I'm writing a C program that outputs to stdout
and errors to stderr
. The program takes a command such as:
./myprogram function_to_run file_to_read
My program can either output to stdout
or be directed to output a file, but it must not be redirected to /dev/null
. For example:
./myprogram function_to_run file_to_read //OK
./myprogram function_to_run file_to_read > file.txt //OK
./myprogram function_to_run file_to_read > /dev/null // NOT OK, should produce error in stderr
I tried to use isatty(1)
, but it only can detect if stdout
is outputting to a terminal. Therefore, it fails for the case where stdout
is redirected to a file, which is acceptable in my case
Is there a way to check for this in C? If not, any suggestion how I could check for the /dev/null scenario?

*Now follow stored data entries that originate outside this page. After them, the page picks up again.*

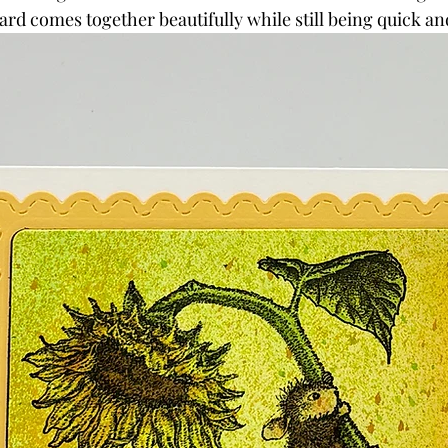
card comes together beautifully while still being quick an
Powders
Tags
Flower Shaping
Patterned Pa
Category
Acrylic Paint
Untitled Category
Wa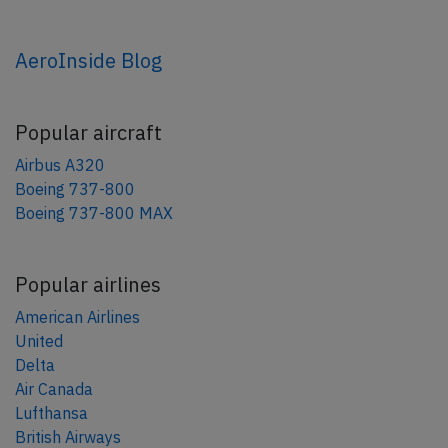
AeroInside Blog
Popular aircraft
Airbus A320
Boeing 737-800
Boeing 737-800 MAX
Popular airlines
American Airlines
United
Delta
Air Canada
Lufthansa
British Airways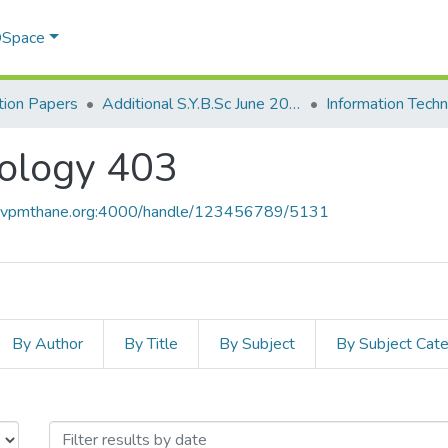
 DSpace
ion Papers
Additional S.Y.B.Sc June 2015
Information Tech
nology 403
ce.vpmthane.org:4000/handle/123456789/5131
By Author
By Title
By Subject
By Subject Cat
hnology 403 by Issue Date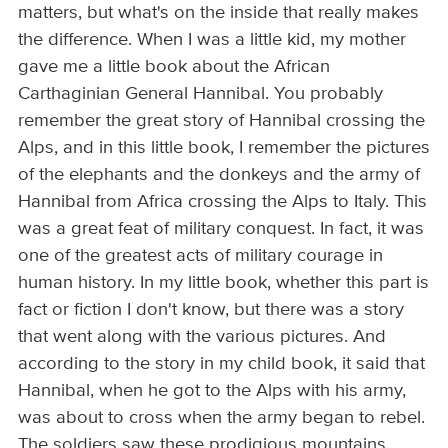
matters, but what's on the inside that really makes
the difference. When I was a little kid, my mother
gave me a little book about the African
Carthaginian General Hannibal. You probably
remember the great story of Hannibal crossing the
Alps, and in this little book, I remember the pictures
of the elephants and the donkeys and the army of
Hannibal from Africa crossing the Alps to Italy. This
was a great feat of military conquest. In fact, it was
one of the greatest acts of military courage in
human history. In my little book, whether this part is
fact or fiction I don't know, but there was a story
that went along with the various pictures. And
according to the story in my child book, it said that
Hannibal, when he got to the Alps with his army,
was about to cross when the army began to rebel.
The soldiers saw these prodigious mountains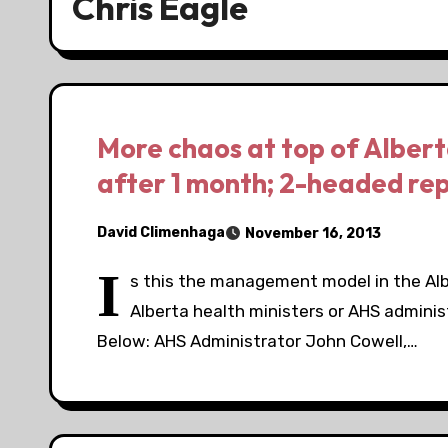
Chris Eagle
More chaos at top of Albert
after 1 month; 2-headed re
David Climenhaga
November 16, 2013
I
s this the management model in the Alb
Alberta health ministers or AHS adminis
Below: AHS Administrator John Cowell,…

If you are only interested in *nix systems then one solution is to check what /proc/self/fd/1
is linked to. Below is a sample program that does that (error checking omitted for brevity).
#include <stdio.h>
#include <unistd.h>
#include <string.h>
#include <assert.h>
int main (void)
{
char link[256];
ssize_t rval;
rval = readlink("/proc/self/fd/1", link, sizeof(link));
link[rval] = '\0';
if (!strcmp(link, "/dev/null")) {
assert(!"Redirect to /dev/null not allowed!");
} else {
printf("All OK\n");
}
return 0;
}
Sample test runs:
$ ./a.out
All OK
$ ./a.out > some_file
$ cat some_file
All OK
$ ./a.out > /dev/null
a.out: test.c:14: main: Assertion `!"Redirect to /dev/null not allowed!"' failed.